I let the phone route me home and finally turned south to make for one of the few bridges across the Illinois, eager to be leaving this all behind me. A police car passed me, awhile later another. And then up ahead I could see a stream of flashing ambers, reds, and blues. The traffic slowed to a stop. “Dammit.” Apparently some asshole chasers decided to drive directly into the tornado. I turned around and drove back up to the east highway to find another south. My second attempt was the same: an increasing amount of flashing lights up ahead, and looking at my map, sure enough, I was approaching the string of storm chaser tornado reports. There was a car off the side of the road with no glass. It was miles heading back north and this time I drove way east until I was well ahead of the chaser reports and when the phone had long since given up trying to turn me around as I ignored its directions. It plotted me a new course home and I turned south. After several miles, fire trucks and utility trucks appeared ahead. I looked at the map. The phone had routed me to follow the Illinois River southwest, right back to the same highway where I had already tried unsuccessfully to cross the river. I wanted to just get out of the car and shamble aimlessly away into the field. I wanted to head to the dive bar in the tiny town I passed a ways back and spend the night there. I wanted to be anywhere but here.

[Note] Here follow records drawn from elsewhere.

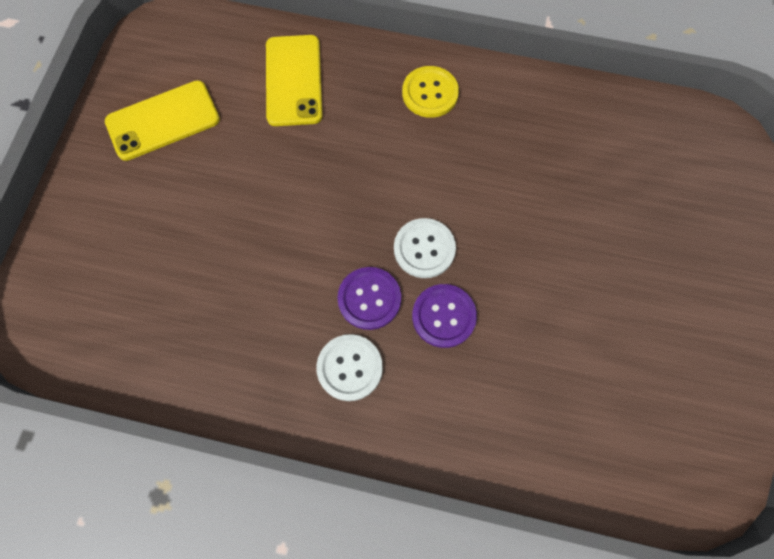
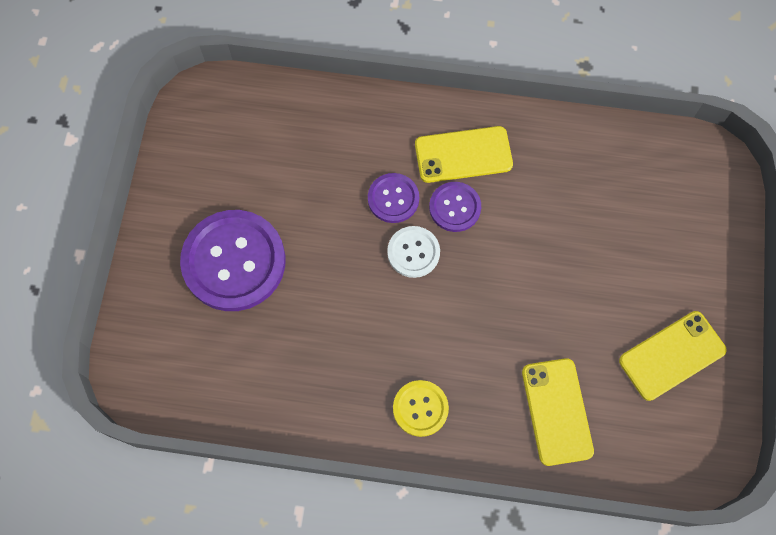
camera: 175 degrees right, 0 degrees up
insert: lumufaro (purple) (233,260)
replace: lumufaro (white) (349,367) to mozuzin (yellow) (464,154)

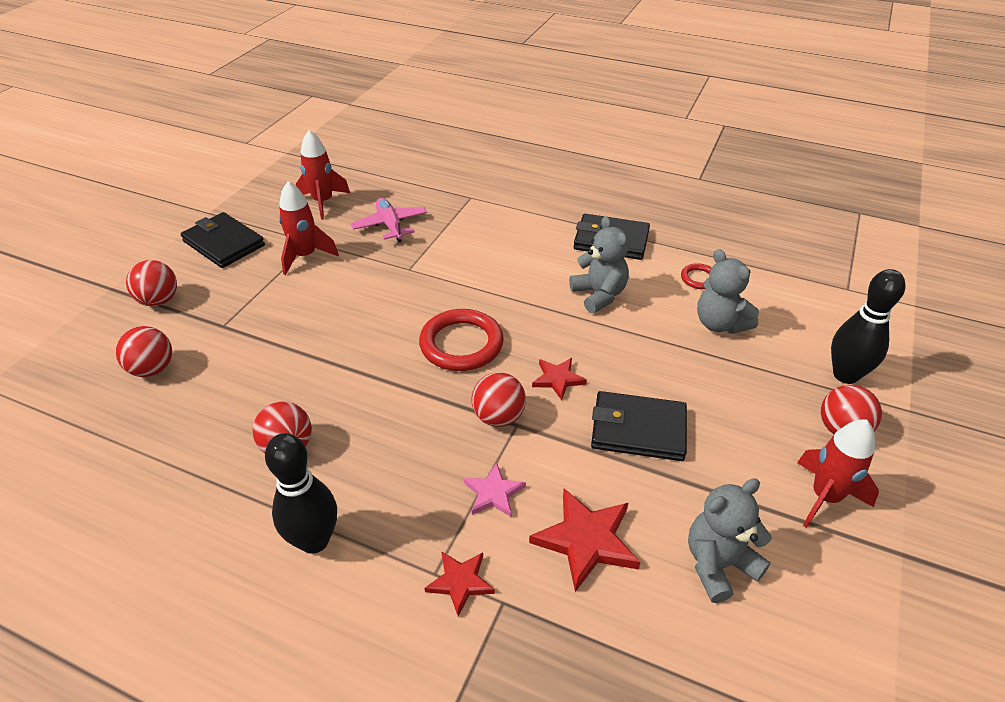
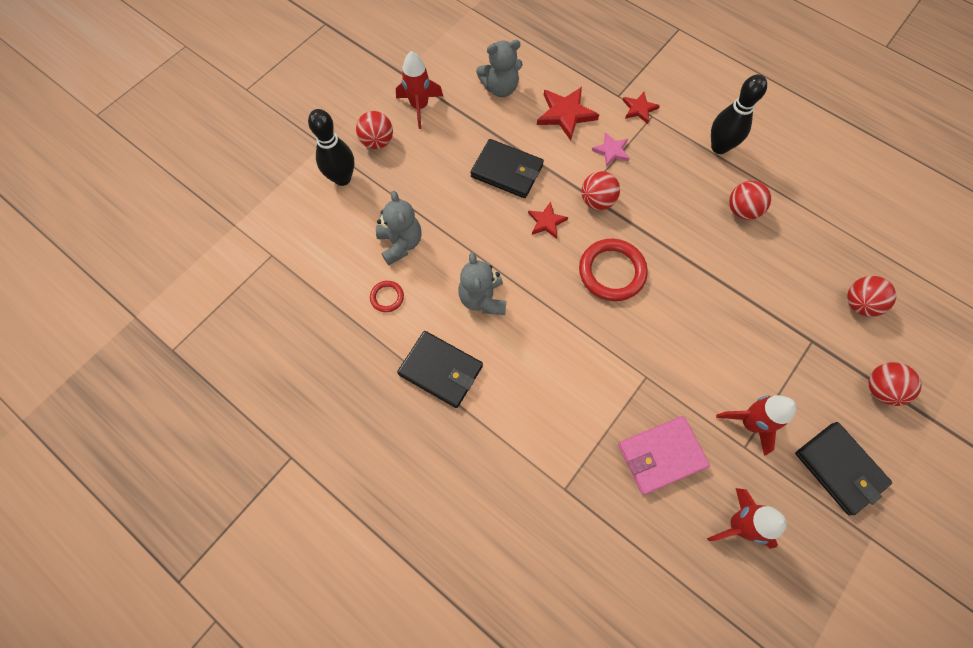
camera: 165 degrees left, 25 degrees up
replace: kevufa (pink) (389,220) to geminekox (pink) (664,455)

I wound up having to drive all the way up to Peoria, hours out of the way. It was a long time to think about how much I hated this. How even if I somehow made it, beat the train, blasted through the storm while surviving the falling trees and hydroplaning, to emerge victoriously in front of what I sought: some grey on grey funnel that no one would remember a week later. So what? The tornado was garbage. It was garbage that some people were willing to kill themselves over. I need a break. I hope the weather shuts down for a long, long time. I hope it’s mid-May at least before I have to dread the decision of whether or not to head back out there.
Conclusion
The Table Grove, IL tornado was rated EF1 followed by a long track EF3 that tracked near Lewistown and impacted several incompetent and reckless storm chasers. Fortunately there were no fatalities with either. The storm of the day, however, was in Pleasantville, IA with a beautiful white trunk tornado.
Lessons Learned
- Never stop chasing, except for all those times when you really should stop chasing. Like when it’s no longer fun or safe. It’s just not worth it.